- **SELECTED TEXT**

Vestibular Migraine Overlaps with other Vestibular Disorders
Stanford Dizziness Clinic
Background
Vestibular Migraine (VM) is a neurological condition that affects how the brain processes balance and motion signals. It can cause episodes of dizziness, vertigo (spinning), motion sensitivity, imbalance, nausea, and visual discomfort—even without a headache. Because vestibular migraine affects brain regions that interact with the inner ear and eyes, it can mimic or be triggered by other balance disorders. For many patients, the first episode of VM is mistaken for something else.
Causes
The underlying cause is believed to be a migraine-related disturbance in the brain’s sensory integration centers. People with vestibular migraine often have a personal or family history of migraine. Triggers can include stress, poor sleep, hormonal changes, diet, sensory overload, or even another vestibular event (such as BPPV or a viral inner ear infection). In some cases, vestibular migraine develops after an injury, illness, or prolonged dizziness from another cause.

- **EXERCISE INSTRUCTIONS**
Reproduce the entire passage on vestibular migraine word for word. The entries come from a different source than the passage on vestibular migraine.

- **STUDY MATERIAL**

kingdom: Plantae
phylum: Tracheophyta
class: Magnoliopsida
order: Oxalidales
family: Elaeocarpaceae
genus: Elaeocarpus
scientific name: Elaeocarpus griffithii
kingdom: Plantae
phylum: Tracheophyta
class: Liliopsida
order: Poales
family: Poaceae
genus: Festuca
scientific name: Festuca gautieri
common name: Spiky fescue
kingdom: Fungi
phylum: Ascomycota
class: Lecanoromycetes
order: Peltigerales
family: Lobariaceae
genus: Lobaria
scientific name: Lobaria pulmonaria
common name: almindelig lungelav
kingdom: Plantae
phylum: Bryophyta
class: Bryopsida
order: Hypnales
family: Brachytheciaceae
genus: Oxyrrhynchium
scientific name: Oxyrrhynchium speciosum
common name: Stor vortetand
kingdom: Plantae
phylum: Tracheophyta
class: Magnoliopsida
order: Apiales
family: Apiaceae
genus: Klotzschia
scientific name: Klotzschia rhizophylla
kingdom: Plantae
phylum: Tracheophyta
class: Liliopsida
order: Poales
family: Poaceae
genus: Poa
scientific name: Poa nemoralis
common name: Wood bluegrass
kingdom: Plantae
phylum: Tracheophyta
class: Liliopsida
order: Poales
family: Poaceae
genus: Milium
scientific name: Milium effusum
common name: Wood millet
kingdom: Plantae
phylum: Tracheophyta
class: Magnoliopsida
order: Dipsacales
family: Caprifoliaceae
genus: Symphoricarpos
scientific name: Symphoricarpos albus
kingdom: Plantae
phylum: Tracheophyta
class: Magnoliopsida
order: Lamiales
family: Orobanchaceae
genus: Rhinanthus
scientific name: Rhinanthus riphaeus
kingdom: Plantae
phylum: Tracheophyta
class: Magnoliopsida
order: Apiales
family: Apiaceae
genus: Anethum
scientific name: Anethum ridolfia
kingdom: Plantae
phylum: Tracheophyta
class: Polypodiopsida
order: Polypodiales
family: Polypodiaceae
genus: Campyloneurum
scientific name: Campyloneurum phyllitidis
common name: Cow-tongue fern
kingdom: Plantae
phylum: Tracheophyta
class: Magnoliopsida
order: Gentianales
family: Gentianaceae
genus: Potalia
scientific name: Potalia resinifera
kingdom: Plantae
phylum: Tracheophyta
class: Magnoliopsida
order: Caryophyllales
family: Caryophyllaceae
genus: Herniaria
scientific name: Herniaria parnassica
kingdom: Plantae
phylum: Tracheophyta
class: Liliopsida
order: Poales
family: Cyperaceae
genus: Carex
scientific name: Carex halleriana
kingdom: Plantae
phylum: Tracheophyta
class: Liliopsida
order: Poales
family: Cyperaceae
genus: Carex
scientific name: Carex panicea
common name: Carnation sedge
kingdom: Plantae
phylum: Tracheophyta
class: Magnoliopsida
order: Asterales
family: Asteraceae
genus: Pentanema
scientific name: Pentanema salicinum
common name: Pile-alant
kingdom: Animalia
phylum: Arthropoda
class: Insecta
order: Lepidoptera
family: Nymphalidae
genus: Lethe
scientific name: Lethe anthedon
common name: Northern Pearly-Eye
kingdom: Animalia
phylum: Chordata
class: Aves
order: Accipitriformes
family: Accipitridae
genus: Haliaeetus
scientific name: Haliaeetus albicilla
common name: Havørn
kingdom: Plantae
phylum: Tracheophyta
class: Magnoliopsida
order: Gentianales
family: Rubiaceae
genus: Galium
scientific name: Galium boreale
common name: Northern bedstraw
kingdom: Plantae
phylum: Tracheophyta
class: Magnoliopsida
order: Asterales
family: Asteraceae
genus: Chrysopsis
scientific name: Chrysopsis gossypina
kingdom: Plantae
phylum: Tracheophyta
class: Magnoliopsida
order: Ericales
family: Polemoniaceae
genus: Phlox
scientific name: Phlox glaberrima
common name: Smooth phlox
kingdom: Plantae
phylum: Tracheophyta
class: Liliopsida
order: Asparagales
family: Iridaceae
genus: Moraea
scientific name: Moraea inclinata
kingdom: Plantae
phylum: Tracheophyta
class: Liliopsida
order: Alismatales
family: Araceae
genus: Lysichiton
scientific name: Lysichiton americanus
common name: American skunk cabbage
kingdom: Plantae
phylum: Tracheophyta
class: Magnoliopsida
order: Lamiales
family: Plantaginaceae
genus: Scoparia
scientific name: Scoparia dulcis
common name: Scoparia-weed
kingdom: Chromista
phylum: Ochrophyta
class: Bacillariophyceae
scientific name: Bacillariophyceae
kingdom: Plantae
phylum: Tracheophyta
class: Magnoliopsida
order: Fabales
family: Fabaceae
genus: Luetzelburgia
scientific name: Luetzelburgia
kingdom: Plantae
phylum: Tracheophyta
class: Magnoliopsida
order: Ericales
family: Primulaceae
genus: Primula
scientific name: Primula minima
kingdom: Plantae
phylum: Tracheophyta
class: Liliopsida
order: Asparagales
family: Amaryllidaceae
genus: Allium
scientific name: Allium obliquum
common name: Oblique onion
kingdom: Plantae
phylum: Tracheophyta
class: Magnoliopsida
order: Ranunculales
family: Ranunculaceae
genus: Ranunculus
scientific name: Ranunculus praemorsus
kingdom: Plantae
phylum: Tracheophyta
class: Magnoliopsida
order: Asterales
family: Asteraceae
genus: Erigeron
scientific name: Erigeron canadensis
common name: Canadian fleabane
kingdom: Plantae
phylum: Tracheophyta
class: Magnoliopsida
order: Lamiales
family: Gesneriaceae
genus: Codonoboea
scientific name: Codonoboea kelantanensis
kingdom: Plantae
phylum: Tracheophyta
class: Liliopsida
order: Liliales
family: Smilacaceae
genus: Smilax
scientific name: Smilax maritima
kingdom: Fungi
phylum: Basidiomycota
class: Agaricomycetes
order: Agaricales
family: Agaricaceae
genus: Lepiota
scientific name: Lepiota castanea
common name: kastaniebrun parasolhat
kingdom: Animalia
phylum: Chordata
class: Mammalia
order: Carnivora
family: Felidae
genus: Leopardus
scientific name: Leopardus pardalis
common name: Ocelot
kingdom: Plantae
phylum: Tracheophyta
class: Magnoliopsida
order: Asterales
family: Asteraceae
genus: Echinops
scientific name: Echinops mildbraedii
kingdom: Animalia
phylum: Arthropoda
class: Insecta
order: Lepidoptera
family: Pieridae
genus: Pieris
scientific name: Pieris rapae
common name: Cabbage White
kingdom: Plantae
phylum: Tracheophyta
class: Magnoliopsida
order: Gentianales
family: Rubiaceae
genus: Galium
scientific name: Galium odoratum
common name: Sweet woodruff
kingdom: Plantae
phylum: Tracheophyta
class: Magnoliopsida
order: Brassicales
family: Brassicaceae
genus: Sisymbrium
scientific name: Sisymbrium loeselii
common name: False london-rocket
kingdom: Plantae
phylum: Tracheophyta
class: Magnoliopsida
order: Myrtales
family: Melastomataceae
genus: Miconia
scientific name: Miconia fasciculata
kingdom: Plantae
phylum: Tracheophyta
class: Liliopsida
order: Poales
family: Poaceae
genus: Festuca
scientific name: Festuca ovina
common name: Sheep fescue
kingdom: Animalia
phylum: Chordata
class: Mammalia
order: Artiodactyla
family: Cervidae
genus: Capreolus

- **RESULT OF THIS TASK**
Vestibular Migraine Overlaps with other Vestibular Disorders
Stanford Dizziness Clinic
Background
Vestibular Migraine (VM) is a neurological condition that affects how the brain processes balance and motion signals. It can cause episodes of dizziness, vertigo (spinning), motion sensitivity, imbalance, nausea, and visual discomfort—even without a headache. Because vestibular migraine affects brain regions that interact with the inner ear and eyes, it can mimic or be triggered by other balance disorders. For many patients, the first episode of VM is mistaken for something else.
Causes
The underlying cause is believed to be a migraine-related disturbance in the brain’s sensory integration centers. People with vestibular migraine often have a personal or family history of migraine. Triggers can include stress, poor sleep, hormonal changes, diet, sensory overload, or even another vestibular event (such as BPPV or a viral inner ear infection). In some cases, vestibular migraine develops after an injury, illness, or prolonged dizziness from another cause.